The seventh, eighth, and ninth Halls, with the cabinets adjoining are filled with illustrations of the Italian Schools, with examples of all the great and well-known names, too numerous to mention. Of the cabinets belonging to the latter Halls, one contains a collection of early Italian Mosaics, and another is solely devoted to the old Tuscan School, those quaint old religious pieces with their gold skies and backgrounds. Amongst these are several by Giotto.

To attempt any description or individual notice of these pictures would be simply out of the question within the limits of a short article. One can simply compare the collection as a whole, with other well-known European galleries, and after submitting it to such com parison, I must say that, in my certainly not very mature judgment, it stands pre-eminent. The Louvre and Dresden can boast larger collections, but they have not finer examples of any artist than are to be found here, nor are these two certainly splendid collections more complete than that of Munich, for it possesses works from the pencil of every old master, and finally in the old Pinacothek you have what no other gallery can give, or, even attempts to give, namely, a vast collection of pictures, arranged in a superb suite of rooms, built expressly for their reception, and classified in their proper schools in chronological order, whilst all the painters of each epoch are represented by master-pieces. Here the student of Art can note in the course of his walk through the halls beginning at No. I, the progress made since Van Eyk first painted in oil,-see the progress achieved by pupils over their masters, watch the changes wrought up to the time of Rafaelle, and the foundation of quite a new era, and all this under the roof of one building. Bear in mind also that each picture is one of note, and having a history, and you will see where it is that the superiority of the Munich gallery lies. It is a complete chain, in which each link is perfect.

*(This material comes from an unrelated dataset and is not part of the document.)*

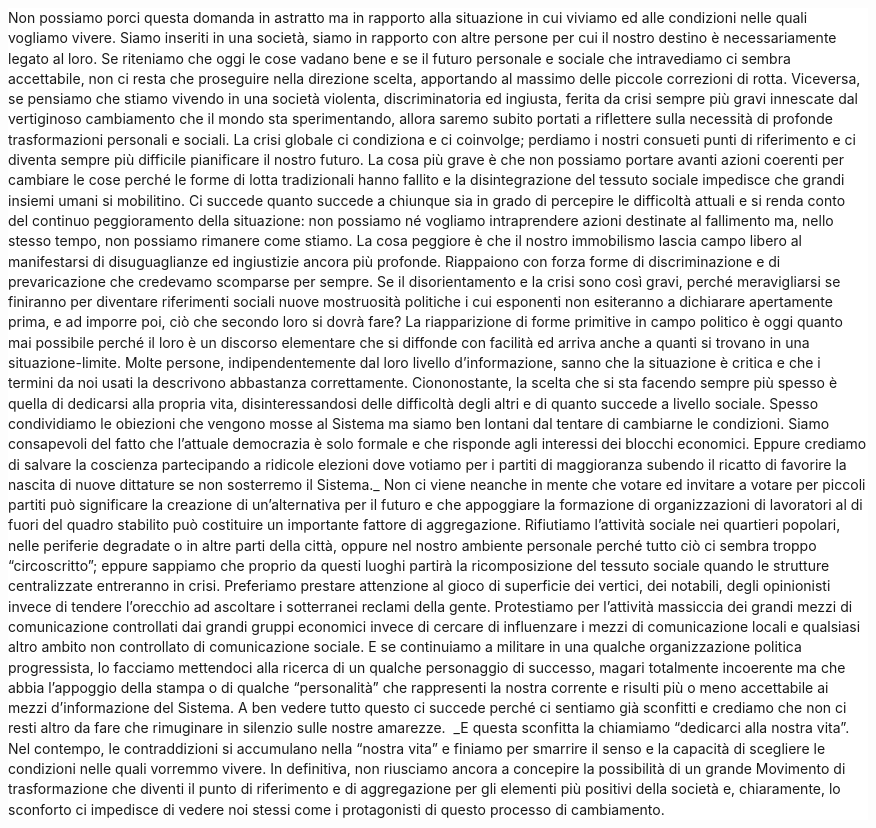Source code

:Non possiamo porci questa domanda in astratto  ma in rapporto alla situazione in cui viviamo ed alle condizioni nelle quali vogliamo vivere. Siamo inseriti in una società, siamo in rapporto con altre persone per cui il nostro destino è necessariamente legato al loro. Se riteniamo che oggi le cose vadano bene e se il futuro personale e sociale che intravediamo ci sembra accettabile, non ci resta che proseguire nella direzione scelta, apportando al massimo delle piccole correzioni di rotta. Viceversa, se pensiamo che stiamo vivendo in una società violenta, discriminatoria ed ingiusta,  ferita da crisi sempre più gravi innescate dal vertiginoso cambiamento che il mondo sta sperimentando, allora saremo subito portati a riflettere sulla necessità di profonde trasformazioni personali e sociali. La crisi globale ci condiziona e ci coinvolge; perdiamo i nostri consueti punti di riferimento e ci diventa sempre più difficile  pianificare il nostro futuro. La cosa più grave è che non possiamo portare avanti azioni coerenti per cambiare le cose perché le forme di lotta tradizionali hanno fallito e la  disintegrazione del tessuto sociale impedisce che grandi insiemi umani si mobilitino. Ci succede quanto succede a chiunque sia in grado di percepire le difficoltà attuali e si renda conto del continuo peggioramento della situazione: non possiamo né  vogliamo intraprendere azioni destinate al fallimento ma, nello stesso  tempo, non possiamo rimanere come stiamo. La cosa peggiore è che il nostro  immobilismo lascia campo libero al manifestarsi di disuguaglianze ed ingiustizie ancora più profonde. Riappaiono con forza forme di discriminazione e di prevaricazione che credevamo scomparse per sempre. Se il disorientamento e la crisi sono così gravi, perché meravigliarsi se finiranno per diventare riferimenti sociali nuove mostruosità politiche i cui esponenti non esiteranno a dichiarare apertamente prima, e ad imporre poi, ciò che secondo loro  si dovrà fare? La riapparizione di forme primitive in campo politico è oggi quanto mai possibile perché il loro  è un discorso elementare che si diffonde con facilità ed arriva anche a quanti si trovano in una situazione-limite. Molte persone, indipendentemente dal loro livello d’informazione, sanno che la situazione è critica e che i termini da noi usati la descrivono abbastanza correttamente. Ciononostante, la scelta che si sta facendo sempre più spesso è quella di dedicarsi alla propria vita, disinteressandosi delle difficoltà degli altri e di quanto succede a livello sociale. Spesso condividiamo le obiezioni che vengono mosse al Sistema ma siamo ben lontani dal tentare di cambiarne le condizioni. Siamo consapevoli del fatto che l’attuale democrazia è solo formale e che  risponde agli interessi dei blocchi economici. Eppure crediamo di salvare la coscienza partecipando a ridicole elezioni dove votiamo per i partiti di maggioranza subendo il ricatto di favorire la nascita di nuove dittature se non sosterremo il Sistema._ Non ci viene neanche in mente che votare ed invitare a votare per piccoli partiti può significare la creazione di un’alternativa per il futuro e che appoggiare la formazione di organizzazioni di lavoratori al di fuori del quadro stabilito può costituire un importante fattore di aggregazione. Rifiutiamo l’attività sociale nei quartieri popolari, nelle periferie degradate o in altre parti della città, oppure nel nostro ambiente personale perché tutto ciò ci sembra troppo “circoscritto”; eppure sappiamo che proprio da questi luoghi partirà la ricomposizione del tessuto sociale  quando le strutture centralizzate entreranno in crisi. Preferiamo prestare attenzione al gioco di superficie dei vertici, dei notabili, degli opinionisti invece di tendere l’orecchio ad ascoltare i sotterranei reclami della gente. Protestiamo per l’attività massiccia dei  grandi mezzi di comunicazione controllati dai grandi gruppi economici invece di cercare di influenzare i mezzi di comunicazione locali e qualsiasi altro ambito non controllato di comunicazione sociale. E se continuiamo a militare in una qualche organizzazione politica progressista, lo facciamo mettendoci alla ricerca di un qualche personaggio di successo, magari totalmente incoerente ma che abbia l’appoggio della stampa o di qualche “personalità” che rappresenti la nostra corrente e risulti più o meno accettabile ai mezzi d’informazione del Sistema. A ben vedere tutto questo ci  succede  perché ci sentiamo già sconfitti e crediamo che non ci resti altro da fare che rimuginare in silenzio sulle nostre amarezze.  _E questa sconfitta la chiamiamo  “dedicarci alla nostra vita”.  Nel  contempo, le contraddizioni si accumulano nella “nostra vita” e finiamo per smarrire il senso e la capacità di scegliere le condizioni nelle quali vorremmo vivere. In definitiva, non riusciamo ancora a concepire la possibilità di un grande Movimento di trasformazione che diventi il punto di riferimento e di aggregazione per gli elementi più positivi della società e, chiaramente, lo sconforto ci impedisce  di vedere noi stessi come i protagonisti  di questo processo  di cambiamento.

Nor, in collecting the pictures, have the apartments destined to receive them been neglected, for each Hall is most beautifully decorated in a style and tone of quiet colour, quite distinct from its fellows, but still so unobtrusive is this colour, that although in your progress from room to room, you appreciate a difference in the light, you cannot for a time discover its cause.

Whenever the eye wanders from the pictures, it rests and is relieved by some quiet and lovely bit of ornamentation, displayed with such art that it only seems to add additional zest to the enjoyment of the feast prepared at such cost and labour.